### Assigned task
Check every line of the entries for the string "when" and return the ones that contain it.

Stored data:

>>>

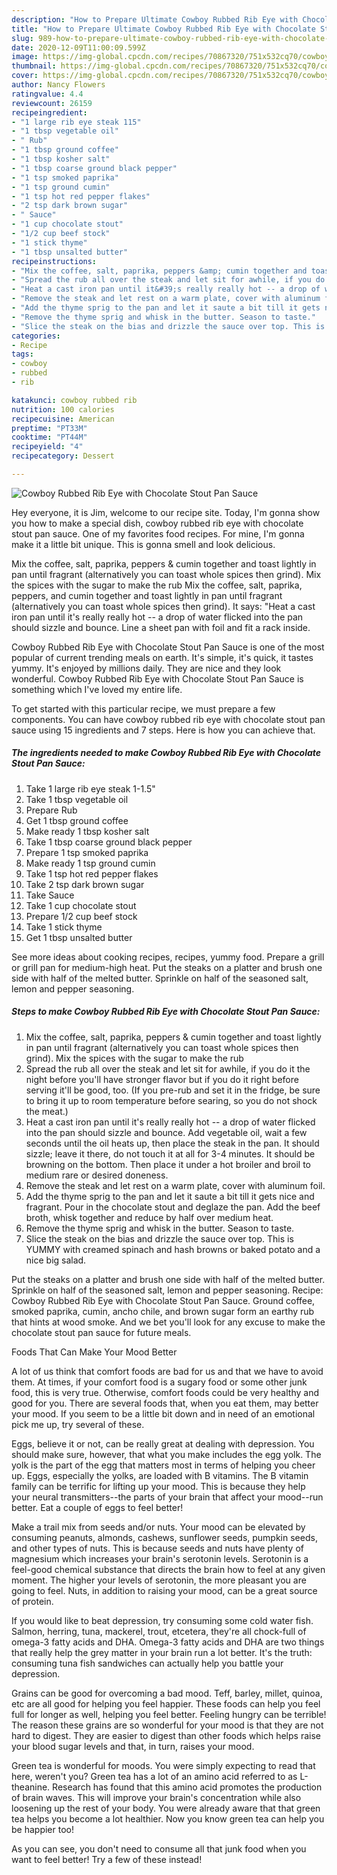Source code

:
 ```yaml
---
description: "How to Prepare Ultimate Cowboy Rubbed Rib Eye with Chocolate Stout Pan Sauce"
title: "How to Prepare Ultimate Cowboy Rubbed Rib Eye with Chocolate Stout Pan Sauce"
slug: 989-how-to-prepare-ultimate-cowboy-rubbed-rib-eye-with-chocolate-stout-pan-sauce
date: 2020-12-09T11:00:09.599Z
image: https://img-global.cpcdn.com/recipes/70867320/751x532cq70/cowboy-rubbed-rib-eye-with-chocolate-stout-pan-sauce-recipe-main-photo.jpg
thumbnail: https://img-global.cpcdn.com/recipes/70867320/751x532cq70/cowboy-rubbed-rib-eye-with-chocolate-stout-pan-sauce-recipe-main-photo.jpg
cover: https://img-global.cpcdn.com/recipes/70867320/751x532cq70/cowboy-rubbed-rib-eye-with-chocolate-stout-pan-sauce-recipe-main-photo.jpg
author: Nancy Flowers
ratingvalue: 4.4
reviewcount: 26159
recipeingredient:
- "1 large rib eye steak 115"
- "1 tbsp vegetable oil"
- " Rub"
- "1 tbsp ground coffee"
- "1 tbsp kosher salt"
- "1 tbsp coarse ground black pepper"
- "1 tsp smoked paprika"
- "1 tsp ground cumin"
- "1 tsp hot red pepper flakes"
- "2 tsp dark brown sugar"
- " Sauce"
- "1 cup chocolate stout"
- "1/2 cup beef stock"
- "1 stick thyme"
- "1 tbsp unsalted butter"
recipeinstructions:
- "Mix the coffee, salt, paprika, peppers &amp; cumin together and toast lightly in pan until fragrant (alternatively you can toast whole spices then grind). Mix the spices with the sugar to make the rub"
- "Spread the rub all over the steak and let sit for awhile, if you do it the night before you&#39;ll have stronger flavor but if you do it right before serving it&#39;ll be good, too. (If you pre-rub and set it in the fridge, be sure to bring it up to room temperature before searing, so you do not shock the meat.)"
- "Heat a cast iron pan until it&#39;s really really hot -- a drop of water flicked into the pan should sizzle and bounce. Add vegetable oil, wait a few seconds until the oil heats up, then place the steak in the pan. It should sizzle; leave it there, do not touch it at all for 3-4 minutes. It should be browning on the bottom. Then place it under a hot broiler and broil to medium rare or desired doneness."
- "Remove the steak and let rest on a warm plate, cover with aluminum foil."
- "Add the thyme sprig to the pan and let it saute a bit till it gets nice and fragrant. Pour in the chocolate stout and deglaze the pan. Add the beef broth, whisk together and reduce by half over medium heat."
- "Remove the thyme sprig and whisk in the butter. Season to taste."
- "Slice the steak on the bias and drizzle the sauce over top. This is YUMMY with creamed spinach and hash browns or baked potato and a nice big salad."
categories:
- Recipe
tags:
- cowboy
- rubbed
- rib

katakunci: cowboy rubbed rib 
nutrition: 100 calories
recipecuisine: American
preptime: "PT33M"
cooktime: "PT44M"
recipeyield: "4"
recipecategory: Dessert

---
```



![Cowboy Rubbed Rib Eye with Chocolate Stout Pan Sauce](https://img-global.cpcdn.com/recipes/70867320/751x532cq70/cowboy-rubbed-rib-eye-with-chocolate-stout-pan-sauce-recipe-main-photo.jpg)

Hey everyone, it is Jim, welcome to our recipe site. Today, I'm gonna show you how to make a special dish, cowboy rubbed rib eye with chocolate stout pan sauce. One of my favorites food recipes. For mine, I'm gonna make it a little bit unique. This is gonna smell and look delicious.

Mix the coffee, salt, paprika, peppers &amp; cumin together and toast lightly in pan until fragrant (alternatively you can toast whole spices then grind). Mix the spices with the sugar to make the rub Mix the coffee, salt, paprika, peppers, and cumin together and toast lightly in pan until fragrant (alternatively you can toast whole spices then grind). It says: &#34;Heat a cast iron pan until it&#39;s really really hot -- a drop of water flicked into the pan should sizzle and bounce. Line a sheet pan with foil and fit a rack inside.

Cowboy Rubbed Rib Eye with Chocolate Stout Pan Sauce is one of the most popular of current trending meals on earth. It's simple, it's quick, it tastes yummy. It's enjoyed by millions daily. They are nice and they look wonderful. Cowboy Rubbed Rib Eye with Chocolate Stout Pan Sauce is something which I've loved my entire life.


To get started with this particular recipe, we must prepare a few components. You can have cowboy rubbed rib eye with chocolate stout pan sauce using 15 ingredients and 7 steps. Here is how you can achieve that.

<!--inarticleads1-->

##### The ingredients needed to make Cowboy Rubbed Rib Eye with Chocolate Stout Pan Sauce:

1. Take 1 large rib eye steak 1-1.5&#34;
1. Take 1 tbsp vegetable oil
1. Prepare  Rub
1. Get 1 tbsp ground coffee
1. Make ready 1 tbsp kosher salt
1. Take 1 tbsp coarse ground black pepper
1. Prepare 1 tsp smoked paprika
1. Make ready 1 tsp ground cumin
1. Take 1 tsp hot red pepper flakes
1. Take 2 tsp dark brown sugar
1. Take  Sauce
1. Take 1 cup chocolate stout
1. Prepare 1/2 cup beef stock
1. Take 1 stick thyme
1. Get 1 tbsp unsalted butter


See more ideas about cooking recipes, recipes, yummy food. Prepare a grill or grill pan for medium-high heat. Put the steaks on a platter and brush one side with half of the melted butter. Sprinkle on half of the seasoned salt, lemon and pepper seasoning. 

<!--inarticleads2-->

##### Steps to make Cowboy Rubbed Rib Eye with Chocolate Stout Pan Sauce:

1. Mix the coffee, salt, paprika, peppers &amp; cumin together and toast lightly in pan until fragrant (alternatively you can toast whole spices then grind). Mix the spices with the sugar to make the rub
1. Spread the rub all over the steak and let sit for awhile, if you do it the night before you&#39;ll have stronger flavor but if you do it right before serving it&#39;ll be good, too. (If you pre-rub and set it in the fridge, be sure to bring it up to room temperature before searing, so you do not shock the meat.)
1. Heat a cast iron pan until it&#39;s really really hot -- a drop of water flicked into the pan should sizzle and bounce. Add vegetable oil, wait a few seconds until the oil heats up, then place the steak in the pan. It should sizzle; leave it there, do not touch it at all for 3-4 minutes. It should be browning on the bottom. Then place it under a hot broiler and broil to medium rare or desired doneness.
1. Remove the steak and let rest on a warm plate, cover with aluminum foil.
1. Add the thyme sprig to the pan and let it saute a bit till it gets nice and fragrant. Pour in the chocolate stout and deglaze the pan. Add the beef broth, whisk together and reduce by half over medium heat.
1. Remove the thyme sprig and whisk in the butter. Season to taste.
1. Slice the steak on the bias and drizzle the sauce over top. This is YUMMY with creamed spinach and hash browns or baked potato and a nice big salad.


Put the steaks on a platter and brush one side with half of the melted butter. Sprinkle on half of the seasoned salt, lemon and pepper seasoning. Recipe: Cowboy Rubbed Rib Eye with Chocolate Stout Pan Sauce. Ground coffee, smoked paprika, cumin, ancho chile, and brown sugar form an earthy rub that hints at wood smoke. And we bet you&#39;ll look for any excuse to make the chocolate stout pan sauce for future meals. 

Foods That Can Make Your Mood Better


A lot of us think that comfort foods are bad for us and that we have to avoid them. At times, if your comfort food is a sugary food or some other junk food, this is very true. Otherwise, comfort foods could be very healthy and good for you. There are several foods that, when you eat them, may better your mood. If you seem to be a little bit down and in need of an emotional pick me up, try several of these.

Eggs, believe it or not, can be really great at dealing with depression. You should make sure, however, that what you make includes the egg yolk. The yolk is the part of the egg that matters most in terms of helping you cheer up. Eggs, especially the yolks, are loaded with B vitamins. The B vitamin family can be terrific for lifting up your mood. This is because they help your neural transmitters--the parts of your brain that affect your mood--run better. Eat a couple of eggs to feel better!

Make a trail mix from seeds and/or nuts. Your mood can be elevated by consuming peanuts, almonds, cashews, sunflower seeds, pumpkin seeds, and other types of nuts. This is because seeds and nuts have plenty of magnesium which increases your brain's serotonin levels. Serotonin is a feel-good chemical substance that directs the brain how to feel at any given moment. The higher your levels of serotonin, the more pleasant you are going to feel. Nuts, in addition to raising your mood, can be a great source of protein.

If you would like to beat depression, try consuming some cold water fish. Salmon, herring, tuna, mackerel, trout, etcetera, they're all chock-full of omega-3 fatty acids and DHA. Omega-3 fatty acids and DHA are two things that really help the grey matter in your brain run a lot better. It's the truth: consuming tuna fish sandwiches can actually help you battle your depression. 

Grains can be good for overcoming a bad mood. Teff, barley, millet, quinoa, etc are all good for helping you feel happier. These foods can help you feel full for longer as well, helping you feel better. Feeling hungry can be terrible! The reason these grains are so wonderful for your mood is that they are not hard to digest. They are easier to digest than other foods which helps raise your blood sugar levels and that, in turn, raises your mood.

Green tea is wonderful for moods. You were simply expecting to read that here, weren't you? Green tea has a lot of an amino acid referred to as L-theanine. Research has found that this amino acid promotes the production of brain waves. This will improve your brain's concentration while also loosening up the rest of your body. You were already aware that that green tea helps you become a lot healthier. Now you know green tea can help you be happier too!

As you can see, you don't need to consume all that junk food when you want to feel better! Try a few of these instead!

<<<

### Solved problem
A lot of us think that comfort foods are bad for us and that we have to avoid them. At times, if your comfort food is a sugary food or some other junk food, this is very true. Otherwise, comfort foods could be very healthy and good for you. There are several foods that, when you eat them, may better your mood. If you seem to be a little bit down and in need of an emotional pick me up, try several of these.
As you can see, you don't need to consume all that junk food when you want to feel better! Try a few of these instead!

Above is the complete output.